I don't know if I would necessarily call it "misinformation" when it comes to the varying schools of thought on band saw setup. One thing to keep in mind is that the band saw is one of the most versatile saws one can have in the shop, and how it gets used varies from woodworker to woodworker. That said, how the band saw is setup can vary just as much. If a band saw's primary use is resaw and ripping, I can see where the wheels needing to be more coplanar is more important vs. one that is setup for a little bit of everything.


----------



## bosox (Jun 12, 2012)

What works for you might not work for me. Would that be a better phrase?


----------



## Jerry Bowen (Jun 25, 2011)

This is in response to Hilton's remark about a manufacturer shipping a machine that is not set up properly before shipping it. I agree with him and will give an example of why I say this. When I bought my new Grizzly band saw, I also took delivery of a new jointer. From watching Demos on setting up a jointer it was plain that the set up that assures that the in feed and the out feed tables are perfectly level with each other is a very delicate and/or critial task. I was dreading making that adjustment until I read in the Manual that the adjustment had been made at the factory. All I needed to do was to do the adjustment that sets the height of the out feed table exactly the same as the height of the cutters which I did and when it was done right, I did not get any snipe which is an isssue with a jointer. This implies to me that Grizzly is careful to see that the critical adjustments on their machines are made at their factory and this probably includes the alighment of the wheels on the band saw. As I stated earlier, the blade does not run any where near the center on the bottom wheel, but the saw cuts extremely well, no drift at all as those that have used Alex's suggestions all atest to.

Jerry


----------



## steamfab (Jun 22, 2012)

I have so much respect for Mr. Snodgrass and he made woodworking so much easier for me! Cheers to you, Sir!


----------



## jw2170 (Jan 24, 2008)

*Alex Snodgrass video*



tooler2 said:


> Where can I see this Snodgrass video?
> Rob



https://docs.google.com/open?id=0B-XJ8gFNEWtARWRKT1JSWDRIQUk


----------



## cagenuts (May 8, 2010)

Harrison67 said:


> One thing that may be screwing people up, is that every blade change will require resetting the guides. Odds are that the new blade will never run in the exact plane as the old blade.

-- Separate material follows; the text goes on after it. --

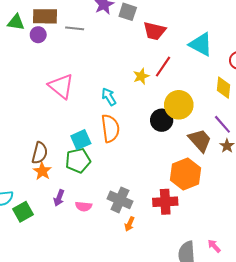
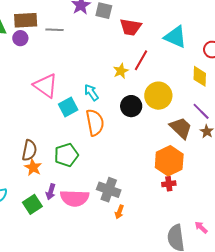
black circle: (162, 120) -> (131, 106), moved
cyan square: (81, 140) -> (68, 107), moved
red cross: (165, 202) -> (169, 184), moved, size x0.6
pink semicircle: (84, 206) -> (75, 198), size x1.8
green square: (23, 212) -> (32, 204), moved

_Theoretically speaking_, the guides never have to be adjusted if you *always* install the top blade with the bottom of the gullets set to run in the middle of the tyre. Having set-up my band saw with this new technique I haven't had the opportunity to change blades so time will tell.

Unfortunately on my Chinese junk i have to adjust the guides laterally every time I adjust the height. The column seems to be off centre.

Anyway, the weekend is upon us.


----------



## AxlMyk (Jun 13, 2006)

GulfcoastGuy said:


> That begs a question on repairing or refurbishing a BS. If the wheels or bearings are repaired or replaced wouldn't the co-planer alignment need to be re-established, at least once. If so, I would assume that this should be done with the tracking adjustment and any other be set to the center of their respective ranges to insure maximum benefit of those adjustments.
> 
> GCG


One check is all that is needed. The tracking is adjusted to get the upper wheel vertical, then they are checked for co-planar with a yard stick, or straight length of wood, etc.
After a blade is tensioned and tracking, you may find it is not riding on the lower tire center. It should be centered on the upper tire.


----------



## bosox (Jun 12, 2012)

I agree, blade alignment in the lower wheel is unnecessary.


----------



## Jerry Bowen (Jun 25, 2011)

Just reiterating my position on the issue of co-planer. As Alex says in his demo the manufacturer of our band saws know more about the subject than most of us do and the
better manufactures of band saws ship their machines with the critical adjustment done at the factor. 

Jerry


----------



## Roy M (Jan 28, 2014)

where can I buy the carter blade stablizer in the UK?


----------